The historical comparison between the California Gold Rush of the 19th century and the metaphorical Silicon Valley "gold rush" of today is more than apt, it seems, in the case of Airbnb — a unicorn startup that famously “disrupted” the hotel industry by allowing people to turn their homes into hotels, thus contributing to rising home prices in various cities and gentrification. A new investigation published in the New York Times alleges that many white collar tech workers at Airbnb are frustrated because they aren't rich — something that will happen once the company goes public and their pre-IPO stock is converted to publicly-traded stock, they believe.
As Erin Griffith reports, last summer, workers sent a letter to the company’s founders and “pleaded” to sell their Airbnb stock options, asking that the company go public. The wait has, according to the report, been such a source of stress that it is preventing some employees from changing careers and starting a family. Airbnb has been valued at $31 billion, and allegedly handed out two tranches of employee equity that will start expiring in November 2020. If the company is not public by then, those shares will be no good.
All of this is to say that is likely the reason Airbnb released a short statement last week saying “it expects to become a publicly-traded company during 2020,” which sources told the New York Times was “welcome news” to a lot of the “early employees.”
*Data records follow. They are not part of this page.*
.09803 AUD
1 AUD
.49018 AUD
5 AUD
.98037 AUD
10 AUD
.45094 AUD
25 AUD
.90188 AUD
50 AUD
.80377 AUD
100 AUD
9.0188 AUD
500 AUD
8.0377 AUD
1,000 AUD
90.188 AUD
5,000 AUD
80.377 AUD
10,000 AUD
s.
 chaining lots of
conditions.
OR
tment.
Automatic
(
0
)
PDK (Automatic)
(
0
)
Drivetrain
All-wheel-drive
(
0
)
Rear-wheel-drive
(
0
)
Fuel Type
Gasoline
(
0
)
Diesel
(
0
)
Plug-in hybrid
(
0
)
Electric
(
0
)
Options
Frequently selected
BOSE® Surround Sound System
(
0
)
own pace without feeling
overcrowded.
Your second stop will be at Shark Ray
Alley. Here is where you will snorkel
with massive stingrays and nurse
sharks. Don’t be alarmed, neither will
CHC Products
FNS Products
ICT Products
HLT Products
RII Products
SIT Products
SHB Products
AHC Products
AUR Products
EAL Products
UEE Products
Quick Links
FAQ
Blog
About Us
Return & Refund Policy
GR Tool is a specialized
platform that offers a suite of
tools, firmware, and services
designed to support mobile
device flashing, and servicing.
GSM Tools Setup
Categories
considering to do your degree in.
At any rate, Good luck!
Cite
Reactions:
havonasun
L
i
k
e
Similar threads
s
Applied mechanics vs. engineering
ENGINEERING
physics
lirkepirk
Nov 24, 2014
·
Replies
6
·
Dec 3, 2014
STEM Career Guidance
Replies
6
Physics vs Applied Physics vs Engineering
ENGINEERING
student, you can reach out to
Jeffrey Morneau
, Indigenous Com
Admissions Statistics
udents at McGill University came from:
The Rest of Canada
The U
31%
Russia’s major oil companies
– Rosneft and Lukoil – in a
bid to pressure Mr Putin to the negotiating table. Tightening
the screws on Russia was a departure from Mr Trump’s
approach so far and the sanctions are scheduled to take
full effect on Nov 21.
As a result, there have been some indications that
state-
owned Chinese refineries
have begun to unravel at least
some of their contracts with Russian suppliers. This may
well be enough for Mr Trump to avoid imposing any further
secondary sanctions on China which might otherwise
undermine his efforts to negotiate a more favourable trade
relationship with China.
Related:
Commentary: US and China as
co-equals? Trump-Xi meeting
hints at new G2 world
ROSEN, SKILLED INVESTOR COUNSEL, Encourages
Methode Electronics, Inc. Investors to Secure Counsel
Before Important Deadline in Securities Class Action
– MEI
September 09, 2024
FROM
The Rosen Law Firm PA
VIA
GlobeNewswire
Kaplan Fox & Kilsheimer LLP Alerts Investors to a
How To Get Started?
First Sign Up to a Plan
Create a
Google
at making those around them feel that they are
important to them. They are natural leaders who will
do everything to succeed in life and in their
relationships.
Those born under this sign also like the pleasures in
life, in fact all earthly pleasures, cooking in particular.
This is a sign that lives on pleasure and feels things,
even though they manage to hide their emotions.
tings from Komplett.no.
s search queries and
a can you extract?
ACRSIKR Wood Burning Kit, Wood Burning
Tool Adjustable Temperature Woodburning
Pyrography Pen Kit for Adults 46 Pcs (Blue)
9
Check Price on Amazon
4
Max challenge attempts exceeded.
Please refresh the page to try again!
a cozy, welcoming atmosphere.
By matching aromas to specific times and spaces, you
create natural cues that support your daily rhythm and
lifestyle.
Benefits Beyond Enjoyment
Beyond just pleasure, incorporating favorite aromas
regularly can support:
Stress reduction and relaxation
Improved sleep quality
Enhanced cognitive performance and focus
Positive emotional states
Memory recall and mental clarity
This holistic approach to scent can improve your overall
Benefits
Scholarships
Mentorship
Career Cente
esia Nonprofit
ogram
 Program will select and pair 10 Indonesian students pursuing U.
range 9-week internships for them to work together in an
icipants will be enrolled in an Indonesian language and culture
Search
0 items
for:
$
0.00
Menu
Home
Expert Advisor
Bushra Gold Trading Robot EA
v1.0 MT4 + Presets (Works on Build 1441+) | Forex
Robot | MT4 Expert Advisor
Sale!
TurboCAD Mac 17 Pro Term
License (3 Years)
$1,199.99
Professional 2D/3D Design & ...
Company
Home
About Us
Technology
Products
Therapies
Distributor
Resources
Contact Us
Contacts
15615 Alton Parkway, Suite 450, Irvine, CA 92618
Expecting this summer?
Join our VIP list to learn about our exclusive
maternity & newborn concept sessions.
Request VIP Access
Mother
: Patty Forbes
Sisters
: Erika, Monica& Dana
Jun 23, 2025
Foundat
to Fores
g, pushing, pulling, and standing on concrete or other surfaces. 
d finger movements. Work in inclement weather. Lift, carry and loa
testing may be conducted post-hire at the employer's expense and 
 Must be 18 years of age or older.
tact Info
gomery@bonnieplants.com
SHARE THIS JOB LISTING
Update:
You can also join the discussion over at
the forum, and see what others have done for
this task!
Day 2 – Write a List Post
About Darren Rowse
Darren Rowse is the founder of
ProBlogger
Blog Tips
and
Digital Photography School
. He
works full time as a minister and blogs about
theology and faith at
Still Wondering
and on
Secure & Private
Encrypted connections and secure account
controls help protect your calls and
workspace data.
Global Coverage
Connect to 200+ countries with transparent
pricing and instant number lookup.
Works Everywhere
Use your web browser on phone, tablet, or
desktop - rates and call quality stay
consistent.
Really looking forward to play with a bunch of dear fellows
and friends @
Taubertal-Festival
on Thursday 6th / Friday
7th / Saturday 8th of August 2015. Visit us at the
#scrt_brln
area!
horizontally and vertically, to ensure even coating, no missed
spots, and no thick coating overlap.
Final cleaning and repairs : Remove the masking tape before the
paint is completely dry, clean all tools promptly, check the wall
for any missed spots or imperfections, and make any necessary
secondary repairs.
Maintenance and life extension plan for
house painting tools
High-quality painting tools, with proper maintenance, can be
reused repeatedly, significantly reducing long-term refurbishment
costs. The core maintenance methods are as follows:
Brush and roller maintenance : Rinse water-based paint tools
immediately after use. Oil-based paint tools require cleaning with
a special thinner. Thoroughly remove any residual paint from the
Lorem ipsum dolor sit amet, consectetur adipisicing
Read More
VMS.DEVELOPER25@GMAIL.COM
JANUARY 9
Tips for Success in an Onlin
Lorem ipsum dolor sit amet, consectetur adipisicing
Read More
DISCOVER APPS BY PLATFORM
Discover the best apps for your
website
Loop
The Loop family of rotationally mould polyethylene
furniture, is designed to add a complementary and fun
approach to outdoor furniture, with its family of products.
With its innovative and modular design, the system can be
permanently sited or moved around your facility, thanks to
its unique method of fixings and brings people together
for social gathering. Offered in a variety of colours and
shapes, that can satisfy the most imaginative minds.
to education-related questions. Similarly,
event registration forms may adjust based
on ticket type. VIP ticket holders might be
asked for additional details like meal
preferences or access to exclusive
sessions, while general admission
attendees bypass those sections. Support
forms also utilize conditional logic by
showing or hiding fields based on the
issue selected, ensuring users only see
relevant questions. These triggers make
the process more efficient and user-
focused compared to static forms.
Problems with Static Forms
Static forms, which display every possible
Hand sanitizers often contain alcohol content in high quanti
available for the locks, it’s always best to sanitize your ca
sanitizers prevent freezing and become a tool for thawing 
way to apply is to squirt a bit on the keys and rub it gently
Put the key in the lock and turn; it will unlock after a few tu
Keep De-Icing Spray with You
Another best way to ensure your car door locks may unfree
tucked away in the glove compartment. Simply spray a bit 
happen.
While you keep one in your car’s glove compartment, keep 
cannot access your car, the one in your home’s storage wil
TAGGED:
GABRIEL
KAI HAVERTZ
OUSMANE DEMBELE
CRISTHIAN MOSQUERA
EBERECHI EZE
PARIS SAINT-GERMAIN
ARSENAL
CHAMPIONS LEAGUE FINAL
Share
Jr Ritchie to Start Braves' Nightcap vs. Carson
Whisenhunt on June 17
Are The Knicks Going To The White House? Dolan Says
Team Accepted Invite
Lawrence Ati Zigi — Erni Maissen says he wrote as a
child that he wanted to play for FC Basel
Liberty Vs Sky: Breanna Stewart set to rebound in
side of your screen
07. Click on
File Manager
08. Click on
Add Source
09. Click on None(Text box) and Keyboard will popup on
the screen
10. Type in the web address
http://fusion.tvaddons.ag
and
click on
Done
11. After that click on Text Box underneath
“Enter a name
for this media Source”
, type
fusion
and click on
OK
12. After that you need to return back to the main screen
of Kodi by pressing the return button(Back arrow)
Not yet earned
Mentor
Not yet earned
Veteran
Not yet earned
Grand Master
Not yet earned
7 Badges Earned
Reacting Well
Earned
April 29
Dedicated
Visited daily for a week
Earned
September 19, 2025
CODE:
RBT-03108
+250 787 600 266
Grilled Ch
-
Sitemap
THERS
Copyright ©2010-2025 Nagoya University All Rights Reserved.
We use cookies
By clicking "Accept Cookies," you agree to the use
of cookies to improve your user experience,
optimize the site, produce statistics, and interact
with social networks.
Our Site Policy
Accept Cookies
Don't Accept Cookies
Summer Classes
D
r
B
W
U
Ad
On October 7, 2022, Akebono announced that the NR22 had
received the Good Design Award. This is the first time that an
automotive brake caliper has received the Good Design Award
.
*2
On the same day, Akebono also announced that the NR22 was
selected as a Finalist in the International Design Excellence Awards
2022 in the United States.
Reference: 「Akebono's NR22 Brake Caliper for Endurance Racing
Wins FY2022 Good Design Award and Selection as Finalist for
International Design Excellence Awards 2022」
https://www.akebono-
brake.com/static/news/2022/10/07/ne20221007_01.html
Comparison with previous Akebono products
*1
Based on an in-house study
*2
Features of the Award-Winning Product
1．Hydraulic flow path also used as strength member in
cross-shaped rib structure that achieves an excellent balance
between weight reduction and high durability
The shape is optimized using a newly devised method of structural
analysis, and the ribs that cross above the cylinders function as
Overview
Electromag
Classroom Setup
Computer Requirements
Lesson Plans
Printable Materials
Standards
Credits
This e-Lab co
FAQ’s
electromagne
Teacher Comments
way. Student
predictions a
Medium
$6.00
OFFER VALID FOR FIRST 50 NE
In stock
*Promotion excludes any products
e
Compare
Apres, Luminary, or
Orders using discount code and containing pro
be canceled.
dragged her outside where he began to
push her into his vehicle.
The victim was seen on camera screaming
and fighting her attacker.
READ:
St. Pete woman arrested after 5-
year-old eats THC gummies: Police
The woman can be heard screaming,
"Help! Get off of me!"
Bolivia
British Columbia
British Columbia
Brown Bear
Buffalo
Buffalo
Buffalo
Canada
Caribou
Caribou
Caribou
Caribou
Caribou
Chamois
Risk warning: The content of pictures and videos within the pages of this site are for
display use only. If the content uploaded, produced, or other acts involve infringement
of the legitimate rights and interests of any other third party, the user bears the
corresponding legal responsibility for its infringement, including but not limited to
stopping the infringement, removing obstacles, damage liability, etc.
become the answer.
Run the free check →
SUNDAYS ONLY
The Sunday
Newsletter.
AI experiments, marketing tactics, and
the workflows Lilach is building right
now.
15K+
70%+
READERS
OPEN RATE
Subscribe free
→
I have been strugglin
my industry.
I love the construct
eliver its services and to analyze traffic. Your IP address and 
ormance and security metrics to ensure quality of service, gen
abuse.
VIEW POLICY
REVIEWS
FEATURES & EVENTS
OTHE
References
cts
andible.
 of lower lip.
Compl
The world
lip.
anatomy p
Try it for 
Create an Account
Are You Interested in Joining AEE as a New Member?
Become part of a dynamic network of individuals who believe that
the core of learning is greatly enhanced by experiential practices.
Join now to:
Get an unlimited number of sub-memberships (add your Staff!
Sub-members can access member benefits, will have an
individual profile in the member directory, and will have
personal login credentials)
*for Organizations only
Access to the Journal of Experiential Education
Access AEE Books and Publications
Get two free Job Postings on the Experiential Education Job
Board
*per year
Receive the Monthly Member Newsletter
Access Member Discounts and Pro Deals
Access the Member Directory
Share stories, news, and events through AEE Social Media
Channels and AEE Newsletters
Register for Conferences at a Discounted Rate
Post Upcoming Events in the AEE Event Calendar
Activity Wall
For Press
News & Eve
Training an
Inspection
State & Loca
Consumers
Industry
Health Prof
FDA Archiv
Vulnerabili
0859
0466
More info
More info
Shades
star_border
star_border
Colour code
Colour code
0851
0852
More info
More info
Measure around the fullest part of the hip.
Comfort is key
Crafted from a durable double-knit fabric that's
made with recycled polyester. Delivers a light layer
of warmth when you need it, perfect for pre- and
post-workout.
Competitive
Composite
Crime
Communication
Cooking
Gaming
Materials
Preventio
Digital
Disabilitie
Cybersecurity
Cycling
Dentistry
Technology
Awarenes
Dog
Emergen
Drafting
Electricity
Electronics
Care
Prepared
While the report is entertaining and juicy to read, it is also a reminder of the delusional aura that perpetuates Silicon Valley. The industry's modern-day myth that if you work at a startup as an early employee who is granted pre-IPO stock, you will surely become a millionaire once the company goes public or is acquired. Many tech workers often sacrifice higher salaries for more stock — hopeful that they will be one of the lucky ones.
Of course, startups rarely succeed to the degree of Airbnb, and most startup equity will forever be worth nothing. Former Airbnb employee Gabriel Cole told the New York Times he spent his life savings on his stock options after he left in 2015, which incurred a $180,000 tax bill that he didn't expect. “I was returning bottles to buy groceries,” he said.
Certainly part of the appeal of working for a startup is taking a risk on a company that could yield a high financial reward. Yet somewhere in between the birth of Google and the rise of Facebook, all tech workers were conditioned to believe the company they worked for would make them millionaires. This belief has turned many workers into ruthless working bees, motivated by a false promise of wealth.
We have seen similar stories play out before. In a separate story by the New York Times in 2015, one reporter detailed the unraveling of a company named Good Technology. The company was said to be worth $1.1 billion, but got sold to BlackBerry for $425 million. The deal primarily benefited the venture capitalists who invested in the company, and left many employees who exercised their options burned without a fortune; some even lost money. When Gilt Groupe was acquired by Hudson Bay, former employees told Recode that some of them lost more than $10,000 as a result of the deal. While these are examples of acquisitions, when a company goes public that does not mean employees accumulate wealth right away.
There are many factors that determine how much money an employee makes from an initial public offering: When a worker joins the company; how many stock options or restricted stock units they received; and when they decide to sell all determine the amount.
“People assume that everyone who works at a company that has just gone public is instantly, phenomenally wealthy,” Lise Buyer, an IPO consultant at Class V Group, told the Los Angeles Times. “It doesn’t work that way.”
There is also a lockup period for tech employees after an IPO, usually between 90 to 180 days following a public offering, in which employees can’t sell their stock. For an IPO like Facebook’s, its stock had fallen below $20 after the lockup period — a steep drop from the $38 per share initial public offering.
Of course, tech CEOs want their workers to believe they will reap the same reward as them.
"A lot of tech workers see themselves as future entrepreneurs, but really they’re not if you look at their relationship to production," a Google subcontractor told my colleague Keith A. Spencer in his book, “A People’s History of Silicon Valley: How the Tech Industry Exploits Workers, Erodes Privacy and Undermines Democracy. "I think that’s intentional. I think there’s a lot of ideology that gets spread throughout the industry... there’s the whole mythos around these giant companies.”
This attitude compels many tech workers to identify more deeply with their boss than with their fellow workers. But at Airbnb, workers seem to be mistrustful of the company brass and trying to push them to capitulate to their will. According to the New York Times report, some former employees are cashing in via a “prepaid variable forward contract" — a kind of loan that uses pre-IPO stock as collateral.